*ABOUT THIS TASK*: Copy each line of the following material that has the string "lines".

=-=-=-=-=

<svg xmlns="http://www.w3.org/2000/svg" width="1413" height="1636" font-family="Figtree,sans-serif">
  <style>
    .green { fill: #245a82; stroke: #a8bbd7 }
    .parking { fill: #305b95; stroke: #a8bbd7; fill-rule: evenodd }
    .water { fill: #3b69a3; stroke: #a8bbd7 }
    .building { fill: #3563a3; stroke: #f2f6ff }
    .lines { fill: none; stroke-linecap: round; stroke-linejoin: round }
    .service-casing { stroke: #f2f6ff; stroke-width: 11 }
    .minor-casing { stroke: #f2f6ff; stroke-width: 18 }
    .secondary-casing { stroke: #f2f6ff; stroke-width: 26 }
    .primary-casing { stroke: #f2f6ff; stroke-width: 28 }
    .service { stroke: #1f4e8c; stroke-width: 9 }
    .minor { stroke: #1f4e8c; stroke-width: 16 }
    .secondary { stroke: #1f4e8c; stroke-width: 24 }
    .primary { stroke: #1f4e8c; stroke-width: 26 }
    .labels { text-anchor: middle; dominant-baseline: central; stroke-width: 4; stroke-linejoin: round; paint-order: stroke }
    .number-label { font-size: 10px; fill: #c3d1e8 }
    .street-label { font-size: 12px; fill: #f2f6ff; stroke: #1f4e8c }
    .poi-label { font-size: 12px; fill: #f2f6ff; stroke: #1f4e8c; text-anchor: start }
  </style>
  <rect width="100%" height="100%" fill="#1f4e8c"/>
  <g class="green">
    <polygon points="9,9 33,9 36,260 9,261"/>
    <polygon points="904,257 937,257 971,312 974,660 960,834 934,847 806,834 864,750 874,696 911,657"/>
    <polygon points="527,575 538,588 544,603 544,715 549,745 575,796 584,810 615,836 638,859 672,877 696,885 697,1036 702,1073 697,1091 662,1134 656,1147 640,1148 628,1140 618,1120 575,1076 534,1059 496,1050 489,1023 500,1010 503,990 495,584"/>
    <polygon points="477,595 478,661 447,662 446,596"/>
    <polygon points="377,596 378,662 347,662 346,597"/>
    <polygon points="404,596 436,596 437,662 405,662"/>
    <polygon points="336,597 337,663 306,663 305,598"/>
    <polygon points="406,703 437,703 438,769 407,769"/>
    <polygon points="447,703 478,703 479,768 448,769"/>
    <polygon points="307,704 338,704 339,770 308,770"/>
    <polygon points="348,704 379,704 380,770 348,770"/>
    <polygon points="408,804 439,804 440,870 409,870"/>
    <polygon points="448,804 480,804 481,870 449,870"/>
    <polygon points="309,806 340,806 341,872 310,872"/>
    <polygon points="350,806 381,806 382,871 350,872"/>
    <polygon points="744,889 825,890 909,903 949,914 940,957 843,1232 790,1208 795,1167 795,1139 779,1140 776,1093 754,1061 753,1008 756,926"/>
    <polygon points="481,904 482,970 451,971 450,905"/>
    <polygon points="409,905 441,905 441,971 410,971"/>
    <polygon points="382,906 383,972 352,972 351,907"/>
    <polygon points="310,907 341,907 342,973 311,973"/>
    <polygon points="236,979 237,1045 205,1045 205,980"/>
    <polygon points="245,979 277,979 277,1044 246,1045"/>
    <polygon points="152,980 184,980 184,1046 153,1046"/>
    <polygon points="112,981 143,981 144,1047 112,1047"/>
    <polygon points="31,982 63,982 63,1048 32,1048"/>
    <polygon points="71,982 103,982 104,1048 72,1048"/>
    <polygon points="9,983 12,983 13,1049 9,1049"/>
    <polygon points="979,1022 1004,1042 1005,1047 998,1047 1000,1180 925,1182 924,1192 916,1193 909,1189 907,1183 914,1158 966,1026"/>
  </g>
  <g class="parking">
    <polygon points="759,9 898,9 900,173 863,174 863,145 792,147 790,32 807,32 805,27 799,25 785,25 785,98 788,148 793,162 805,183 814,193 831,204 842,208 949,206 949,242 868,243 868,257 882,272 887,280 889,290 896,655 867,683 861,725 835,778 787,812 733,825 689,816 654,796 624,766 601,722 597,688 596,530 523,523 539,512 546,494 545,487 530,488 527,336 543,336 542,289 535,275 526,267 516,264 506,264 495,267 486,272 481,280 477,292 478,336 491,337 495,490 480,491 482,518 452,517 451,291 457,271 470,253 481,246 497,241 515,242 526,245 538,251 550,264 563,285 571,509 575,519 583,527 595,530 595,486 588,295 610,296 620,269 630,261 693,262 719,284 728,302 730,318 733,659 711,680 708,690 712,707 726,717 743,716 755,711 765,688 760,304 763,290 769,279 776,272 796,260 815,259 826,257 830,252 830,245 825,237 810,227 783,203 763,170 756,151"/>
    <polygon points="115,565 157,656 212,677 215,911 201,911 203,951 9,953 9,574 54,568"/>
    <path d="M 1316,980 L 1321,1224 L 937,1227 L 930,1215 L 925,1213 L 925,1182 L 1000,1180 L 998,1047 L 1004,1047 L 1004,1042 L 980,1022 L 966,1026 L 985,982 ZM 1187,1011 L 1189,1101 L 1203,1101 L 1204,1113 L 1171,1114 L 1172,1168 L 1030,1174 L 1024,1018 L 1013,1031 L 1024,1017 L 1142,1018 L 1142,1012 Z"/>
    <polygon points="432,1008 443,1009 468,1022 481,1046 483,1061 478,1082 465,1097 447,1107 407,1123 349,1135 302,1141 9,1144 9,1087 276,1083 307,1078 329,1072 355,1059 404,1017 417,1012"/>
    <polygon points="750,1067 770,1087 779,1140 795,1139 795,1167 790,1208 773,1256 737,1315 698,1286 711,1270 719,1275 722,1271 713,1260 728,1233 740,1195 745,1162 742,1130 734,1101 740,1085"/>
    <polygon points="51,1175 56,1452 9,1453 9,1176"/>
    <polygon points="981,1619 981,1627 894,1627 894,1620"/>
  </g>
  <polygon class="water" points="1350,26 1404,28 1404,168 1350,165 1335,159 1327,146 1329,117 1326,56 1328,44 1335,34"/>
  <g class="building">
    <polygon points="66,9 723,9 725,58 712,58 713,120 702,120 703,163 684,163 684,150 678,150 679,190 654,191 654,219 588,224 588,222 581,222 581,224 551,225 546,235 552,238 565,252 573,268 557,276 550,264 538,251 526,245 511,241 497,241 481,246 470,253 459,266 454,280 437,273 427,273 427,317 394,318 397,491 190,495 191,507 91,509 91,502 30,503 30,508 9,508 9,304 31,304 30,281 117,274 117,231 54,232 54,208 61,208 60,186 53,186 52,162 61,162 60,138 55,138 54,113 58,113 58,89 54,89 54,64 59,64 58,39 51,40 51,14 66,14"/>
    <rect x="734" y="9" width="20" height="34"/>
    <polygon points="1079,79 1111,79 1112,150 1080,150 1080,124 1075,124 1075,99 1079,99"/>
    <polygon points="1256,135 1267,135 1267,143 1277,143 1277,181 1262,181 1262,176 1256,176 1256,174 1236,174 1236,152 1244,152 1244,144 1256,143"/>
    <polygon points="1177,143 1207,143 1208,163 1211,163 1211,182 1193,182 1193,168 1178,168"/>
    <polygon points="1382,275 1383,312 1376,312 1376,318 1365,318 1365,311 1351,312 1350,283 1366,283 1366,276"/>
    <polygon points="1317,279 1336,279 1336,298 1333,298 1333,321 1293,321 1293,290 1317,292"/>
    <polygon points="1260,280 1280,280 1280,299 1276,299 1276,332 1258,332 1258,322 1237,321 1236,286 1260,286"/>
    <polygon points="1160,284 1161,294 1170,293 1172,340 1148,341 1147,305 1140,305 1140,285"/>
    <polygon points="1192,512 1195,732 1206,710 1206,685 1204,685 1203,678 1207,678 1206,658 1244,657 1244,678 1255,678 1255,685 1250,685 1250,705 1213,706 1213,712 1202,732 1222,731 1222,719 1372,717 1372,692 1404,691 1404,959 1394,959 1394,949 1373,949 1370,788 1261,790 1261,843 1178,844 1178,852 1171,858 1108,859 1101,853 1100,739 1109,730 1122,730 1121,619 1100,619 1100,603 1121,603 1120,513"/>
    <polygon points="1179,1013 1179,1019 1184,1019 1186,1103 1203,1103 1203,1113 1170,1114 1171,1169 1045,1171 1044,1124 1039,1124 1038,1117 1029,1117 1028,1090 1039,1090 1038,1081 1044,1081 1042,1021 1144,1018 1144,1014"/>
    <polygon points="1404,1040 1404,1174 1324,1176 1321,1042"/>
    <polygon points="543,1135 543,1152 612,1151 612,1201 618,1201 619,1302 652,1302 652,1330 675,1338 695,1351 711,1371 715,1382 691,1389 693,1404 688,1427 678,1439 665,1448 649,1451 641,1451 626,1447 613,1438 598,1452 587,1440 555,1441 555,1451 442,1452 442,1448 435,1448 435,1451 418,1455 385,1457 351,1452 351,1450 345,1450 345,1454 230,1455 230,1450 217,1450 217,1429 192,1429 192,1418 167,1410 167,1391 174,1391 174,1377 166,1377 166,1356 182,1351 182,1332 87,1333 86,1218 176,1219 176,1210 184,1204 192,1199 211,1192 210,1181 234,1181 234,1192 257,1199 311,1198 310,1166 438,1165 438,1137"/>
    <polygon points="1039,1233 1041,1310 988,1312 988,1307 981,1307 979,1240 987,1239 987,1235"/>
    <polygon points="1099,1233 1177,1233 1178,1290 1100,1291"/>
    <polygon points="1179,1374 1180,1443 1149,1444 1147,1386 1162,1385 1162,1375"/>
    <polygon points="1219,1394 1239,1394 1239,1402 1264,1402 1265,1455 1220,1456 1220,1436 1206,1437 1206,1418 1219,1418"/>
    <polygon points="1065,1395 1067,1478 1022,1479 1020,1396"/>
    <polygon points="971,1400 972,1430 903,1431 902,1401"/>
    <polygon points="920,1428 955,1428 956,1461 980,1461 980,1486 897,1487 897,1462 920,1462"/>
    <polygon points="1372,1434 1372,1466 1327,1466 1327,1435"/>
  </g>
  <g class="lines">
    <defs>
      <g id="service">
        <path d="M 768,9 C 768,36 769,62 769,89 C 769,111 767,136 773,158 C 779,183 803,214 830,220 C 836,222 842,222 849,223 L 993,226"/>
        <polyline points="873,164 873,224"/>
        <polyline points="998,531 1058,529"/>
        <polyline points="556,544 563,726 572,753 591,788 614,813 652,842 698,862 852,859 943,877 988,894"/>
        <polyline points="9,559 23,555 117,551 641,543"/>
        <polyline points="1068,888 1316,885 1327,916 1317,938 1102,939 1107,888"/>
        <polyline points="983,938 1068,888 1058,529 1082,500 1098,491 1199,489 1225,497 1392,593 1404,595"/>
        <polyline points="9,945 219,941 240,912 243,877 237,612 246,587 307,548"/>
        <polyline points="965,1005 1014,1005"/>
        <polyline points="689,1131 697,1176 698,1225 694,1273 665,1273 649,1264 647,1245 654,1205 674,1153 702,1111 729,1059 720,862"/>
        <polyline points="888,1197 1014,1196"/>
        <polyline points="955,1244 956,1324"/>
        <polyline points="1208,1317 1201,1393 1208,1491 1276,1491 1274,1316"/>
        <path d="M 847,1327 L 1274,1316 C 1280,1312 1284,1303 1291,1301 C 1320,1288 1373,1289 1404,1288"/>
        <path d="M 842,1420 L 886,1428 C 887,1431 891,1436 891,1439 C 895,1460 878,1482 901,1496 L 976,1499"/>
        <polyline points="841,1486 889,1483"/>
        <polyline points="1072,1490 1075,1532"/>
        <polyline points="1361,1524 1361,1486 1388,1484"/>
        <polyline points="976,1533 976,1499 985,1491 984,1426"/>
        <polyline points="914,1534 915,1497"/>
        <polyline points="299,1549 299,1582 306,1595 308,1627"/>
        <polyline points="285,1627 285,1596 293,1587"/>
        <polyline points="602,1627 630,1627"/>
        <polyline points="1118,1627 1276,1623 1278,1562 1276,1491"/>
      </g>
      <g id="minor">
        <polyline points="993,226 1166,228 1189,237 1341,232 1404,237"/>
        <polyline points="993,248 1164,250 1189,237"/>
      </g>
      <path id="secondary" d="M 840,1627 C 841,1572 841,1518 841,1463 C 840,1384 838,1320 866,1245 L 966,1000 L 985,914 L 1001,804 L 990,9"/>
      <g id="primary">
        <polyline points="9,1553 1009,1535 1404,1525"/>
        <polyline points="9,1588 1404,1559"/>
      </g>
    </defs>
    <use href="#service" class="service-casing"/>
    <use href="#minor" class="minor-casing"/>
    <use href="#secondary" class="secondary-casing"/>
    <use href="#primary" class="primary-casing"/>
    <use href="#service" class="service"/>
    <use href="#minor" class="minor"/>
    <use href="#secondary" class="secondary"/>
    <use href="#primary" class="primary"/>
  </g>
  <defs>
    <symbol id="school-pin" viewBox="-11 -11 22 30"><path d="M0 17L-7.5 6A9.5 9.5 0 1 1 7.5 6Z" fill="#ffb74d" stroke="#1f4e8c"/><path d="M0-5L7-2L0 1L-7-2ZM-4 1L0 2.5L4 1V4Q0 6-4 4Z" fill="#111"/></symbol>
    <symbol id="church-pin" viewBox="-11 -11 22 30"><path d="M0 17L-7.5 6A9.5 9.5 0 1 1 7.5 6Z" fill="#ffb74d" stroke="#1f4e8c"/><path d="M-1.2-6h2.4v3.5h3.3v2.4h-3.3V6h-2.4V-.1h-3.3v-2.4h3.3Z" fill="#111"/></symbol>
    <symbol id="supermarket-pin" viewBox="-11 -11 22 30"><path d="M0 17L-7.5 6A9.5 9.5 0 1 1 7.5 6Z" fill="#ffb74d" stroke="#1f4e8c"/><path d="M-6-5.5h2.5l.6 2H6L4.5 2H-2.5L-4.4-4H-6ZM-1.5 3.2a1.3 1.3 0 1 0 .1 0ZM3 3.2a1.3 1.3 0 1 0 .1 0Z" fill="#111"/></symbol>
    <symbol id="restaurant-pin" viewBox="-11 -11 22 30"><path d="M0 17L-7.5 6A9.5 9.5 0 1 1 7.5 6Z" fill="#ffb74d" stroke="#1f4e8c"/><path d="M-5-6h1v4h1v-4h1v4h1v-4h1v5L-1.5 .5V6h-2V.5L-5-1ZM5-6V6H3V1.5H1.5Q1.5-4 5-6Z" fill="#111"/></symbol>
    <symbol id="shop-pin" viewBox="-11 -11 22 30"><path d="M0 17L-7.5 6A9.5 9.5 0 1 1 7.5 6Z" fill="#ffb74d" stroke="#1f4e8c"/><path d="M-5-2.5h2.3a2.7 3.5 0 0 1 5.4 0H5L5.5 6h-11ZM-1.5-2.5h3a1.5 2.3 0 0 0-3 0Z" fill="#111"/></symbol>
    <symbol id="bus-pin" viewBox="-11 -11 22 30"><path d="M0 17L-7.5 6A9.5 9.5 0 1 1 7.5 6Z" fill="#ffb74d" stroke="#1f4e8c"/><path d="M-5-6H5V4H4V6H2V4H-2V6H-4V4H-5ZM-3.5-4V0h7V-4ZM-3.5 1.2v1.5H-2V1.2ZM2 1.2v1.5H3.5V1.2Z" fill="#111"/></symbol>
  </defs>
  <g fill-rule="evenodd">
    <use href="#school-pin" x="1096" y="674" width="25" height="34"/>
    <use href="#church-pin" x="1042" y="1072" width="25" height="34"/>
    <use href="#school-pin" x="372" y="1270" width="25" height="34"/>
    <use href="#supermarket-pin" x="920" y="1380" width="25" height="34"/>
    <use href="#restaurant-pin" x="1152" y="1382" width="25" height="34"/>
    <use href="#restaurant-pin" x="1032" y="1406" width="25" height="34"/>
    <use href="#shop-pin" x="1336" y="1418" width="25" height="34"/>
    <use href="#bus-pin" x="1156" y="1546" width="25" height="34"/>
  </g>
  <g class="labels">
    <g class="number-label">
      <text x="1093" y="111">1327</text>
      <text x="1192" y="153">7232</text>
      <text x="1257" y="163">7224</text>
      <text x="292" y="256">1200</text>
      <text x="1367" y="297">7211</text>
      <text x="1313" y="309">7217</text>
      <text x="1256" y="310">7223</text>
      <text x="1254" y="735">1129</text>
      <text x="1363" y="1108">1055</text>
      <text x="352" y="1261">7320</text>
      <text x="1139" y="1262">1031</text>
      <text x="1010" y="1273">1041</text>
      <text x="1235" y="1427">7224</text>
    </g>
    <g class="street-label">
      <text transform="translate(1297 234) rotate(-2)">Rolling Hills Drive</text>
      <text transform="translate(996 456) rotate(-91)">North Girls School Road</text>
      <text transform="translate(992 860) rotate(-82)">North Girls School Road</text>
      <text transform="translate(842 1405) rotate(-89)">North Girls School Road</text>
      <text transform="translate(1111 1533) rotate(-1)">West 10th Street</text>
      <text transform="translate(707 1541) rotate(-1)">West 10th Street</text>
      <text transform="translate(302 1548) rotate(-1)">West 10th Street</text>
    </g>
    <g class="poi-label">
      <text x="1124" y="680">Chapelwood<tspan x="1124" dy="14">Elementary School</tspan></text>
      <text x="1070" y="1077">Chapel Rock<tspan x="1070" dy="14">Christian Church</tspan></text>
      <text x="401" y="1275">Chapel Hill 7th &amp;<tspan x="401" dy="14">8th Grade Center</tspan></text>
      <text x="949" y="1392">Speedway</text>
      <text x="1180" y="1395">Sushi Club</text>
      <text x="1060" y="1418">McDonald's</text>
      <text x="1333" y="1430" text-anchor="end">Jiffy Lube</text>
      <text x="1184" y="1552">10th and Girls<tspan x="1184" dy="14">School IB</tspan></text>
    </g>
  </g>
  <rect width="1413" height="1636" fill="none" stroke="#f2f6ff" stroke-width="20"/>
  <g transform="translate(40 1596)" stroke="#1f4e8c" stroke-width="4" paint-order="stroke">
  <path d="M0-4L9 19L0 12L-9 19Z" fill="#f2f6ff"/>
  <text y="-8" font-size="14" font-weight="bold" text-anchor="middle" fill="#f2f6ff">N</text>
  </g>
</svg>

=-=-=-=-=

*TASK RESPONSE*:
    .lines { fill: none; stroke-linecap: round; stroke-linejoin: round }
  <g class="lines">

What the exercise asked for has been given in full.